* What is needed
Count the lines below that include the word "meters" and write that number alone.

* Supplied information
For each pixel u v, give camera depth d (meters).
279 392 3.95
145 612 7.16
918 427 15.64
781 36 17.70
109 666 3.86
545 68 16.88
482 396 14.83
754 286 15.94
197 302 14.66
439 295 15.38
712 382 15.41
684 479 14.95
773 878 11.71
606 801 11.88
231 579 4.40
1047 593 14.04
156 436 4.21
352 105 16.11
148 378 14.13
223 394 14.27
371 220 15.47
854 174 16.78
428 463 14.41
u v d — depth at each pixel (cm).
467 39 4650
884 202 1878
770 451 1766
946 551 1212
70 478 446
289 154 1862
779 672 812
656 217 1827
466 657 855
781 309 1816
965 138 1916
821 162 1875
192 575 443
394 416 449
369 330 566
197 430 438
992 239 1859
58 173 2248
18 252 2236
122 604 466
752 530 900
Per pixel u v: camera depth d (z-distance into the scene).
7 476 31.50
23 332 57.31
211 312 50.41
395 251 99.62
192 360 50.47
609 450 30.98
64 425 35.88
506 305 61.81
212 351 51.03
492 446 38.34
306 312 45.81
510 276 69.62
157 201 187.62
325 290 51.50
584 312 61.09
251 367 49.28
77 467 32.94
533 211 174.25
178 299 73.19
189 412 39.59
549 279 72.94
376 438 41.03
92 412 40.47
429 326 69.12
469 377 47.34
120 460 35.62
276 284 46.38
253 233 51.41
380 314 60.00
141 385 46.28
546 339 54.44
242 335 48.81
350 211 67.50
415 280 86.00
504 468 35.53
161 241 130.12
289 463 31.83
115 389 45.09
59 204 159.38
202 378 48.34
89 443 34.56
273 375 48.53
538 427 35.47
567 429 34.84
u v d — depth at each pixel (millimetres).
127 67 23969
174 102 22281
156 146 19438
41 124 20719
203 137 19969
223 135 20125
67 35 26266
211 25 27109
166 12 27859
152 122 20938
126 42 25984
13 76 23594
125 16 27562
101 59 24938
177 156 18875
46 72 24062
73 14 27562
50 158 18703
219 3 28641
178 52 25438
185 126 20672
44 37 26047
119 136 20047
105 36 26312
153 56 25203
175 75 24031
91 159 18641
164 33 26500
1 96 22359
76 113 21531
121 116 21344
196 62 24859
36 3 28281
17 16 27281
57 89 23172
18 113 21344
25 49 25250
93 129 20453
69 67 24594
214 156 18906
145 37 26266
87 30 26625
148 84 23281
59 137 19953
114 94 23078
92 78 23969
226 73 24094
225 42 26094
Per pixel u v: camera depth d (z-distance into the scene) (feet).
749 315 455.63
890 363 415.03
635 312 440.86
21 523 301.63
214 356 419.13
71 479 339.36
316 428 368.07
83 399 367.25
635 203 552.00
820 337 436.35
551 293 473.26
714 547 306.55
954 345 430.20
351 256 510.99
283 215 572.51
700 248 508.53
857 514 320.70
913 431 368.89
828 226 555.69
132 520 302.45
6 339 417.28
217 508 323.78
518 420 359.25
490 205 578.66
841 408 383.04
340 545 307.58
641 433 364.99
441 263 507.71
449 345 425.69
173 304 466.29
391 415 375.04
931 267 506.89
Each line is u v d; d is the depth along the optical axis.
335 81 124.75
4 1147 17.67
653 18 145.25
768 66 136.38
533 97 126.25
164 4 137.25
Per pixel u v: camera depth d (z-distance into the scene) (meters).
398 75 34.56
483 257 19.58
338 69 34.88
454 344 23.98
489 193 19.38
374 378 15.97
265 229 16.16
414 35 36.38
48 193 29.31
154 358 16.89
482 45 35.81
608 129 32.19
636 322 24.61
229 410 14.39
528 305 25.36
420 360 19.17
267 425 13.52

* Exercise solution
2